A GDF is an underground facility designed to safely and securely dispose of higher activity radioactive waste. 

The Partnership’s Community Engagement Team will be out and about across the Mid Copeland area in Beckermet, Seascale, Gosforth, Calderbridge, Drigg, Haile and Thornhill. 

Community Engagement Manager, Gillian Johnston, said: “We want people to come along and have a chat with us, ask us questions, raise any concerns, talk about opportunities – we’re here to help.

“We’re trying to cover as many locations in the area as possible at different times to give as much opportunity for people to join us. The discussions will help us to build up a picture of the main themes which are important in each community.

“At a later date, we could then bring some different experts in their field to discuss in more detail the subjects which matter most to people.”

The drop-ins start on Monday, March 7 and run until Friday, March 25.

The first week’s events are:

March 7: Gosforth Public Hall (9.30am-12pm); Beckermet Reading Rooms (1-4pm)

March 8: Seascale Library (9.30am-12pm); Haile Village Hall (1-4pm)

March 9: Beckermet Reading Rooms (9.30am-12pm); Drigg & Carleton Village Hall (1-4pm)

March 10: Gosforth Public Hall (9.30am-12pm); Seascale Library (1-4pm)

March 11: Drigg & Carleton Village Hall (9.30am-12pm); Calderbridge & Ponsonby Village Hall (1-4pm).


The dates for all of the drop-ins can be found on the Mid Copeland GDF Community Partnership website:

The Community Partnership’s initial membership includes Chair Mark Cullinan, Copeland Borough Council, the GDF developer, Cumbria Association of Local Councils (CALC) and local councillors. Its formation has given access to £1million investment funding to support projects that benefit the local community – which would rise to £2.5m per year if deep borehole investigations to assess geology take place.

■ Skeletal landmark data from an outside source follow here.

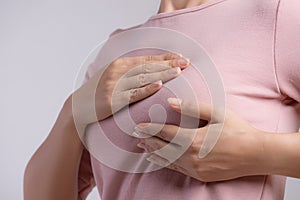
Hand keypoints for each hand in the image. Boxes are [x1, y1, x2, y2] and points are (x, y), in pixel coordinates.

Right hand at [71, 54, 189, 127]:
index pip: (147, 59)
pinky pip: (133, 95)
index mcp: (120, 64)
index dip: (165, 58)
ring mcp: (115, 86)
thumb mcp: (113, 74)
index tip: (181, 57)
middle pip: (148, 67)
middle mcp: (118, 72)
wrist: (79, 105)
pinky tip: (159, 86)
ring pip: (143, 78)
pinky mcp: (113, 100)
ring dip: (162, 75)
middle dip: (169, 64)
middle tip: (186, 63)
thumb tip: (152, 69)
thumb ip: (130, 70)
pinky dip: (147, 90)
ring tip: (179, 71)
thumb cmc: (99, 90)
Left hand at [134, 98, 264, 181]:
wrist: (255, 154)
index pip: (164, 133)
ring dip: (154, 153)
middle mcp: (190, 156)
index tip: (137, 126)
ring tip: (143, 148)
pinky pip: (178, 169)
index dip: (149, 129)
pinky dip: (166, 163)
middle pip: (162, 147)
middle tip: (136, 137)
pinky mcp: (200, 176)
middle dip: (148, 141)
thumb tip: (171, 102)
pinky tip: (160, 160)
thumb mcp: (216, 113)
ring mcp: (195, 168)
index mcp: (193, 139)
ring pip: (167, 160)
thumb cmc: (237, 130)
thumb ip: (191, 107)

Deep geology off the coast is being considered for siting the underground elements of a GDF. This means a surface facility on the coast would provide access to a disposal area deep in rock beyond the coast.

A GDF requires a suitable site and willing community. If a suitable site is found in Copeland – a decision which could take 10-15 years – a Test of Public Support to give people living in the wards affected a direct say would be held on whether or not the project should go ahead. 

A community that takes the opportunity to host a GDF will receive significant additional investment and long-term benefits for future generations, including jobs and skills.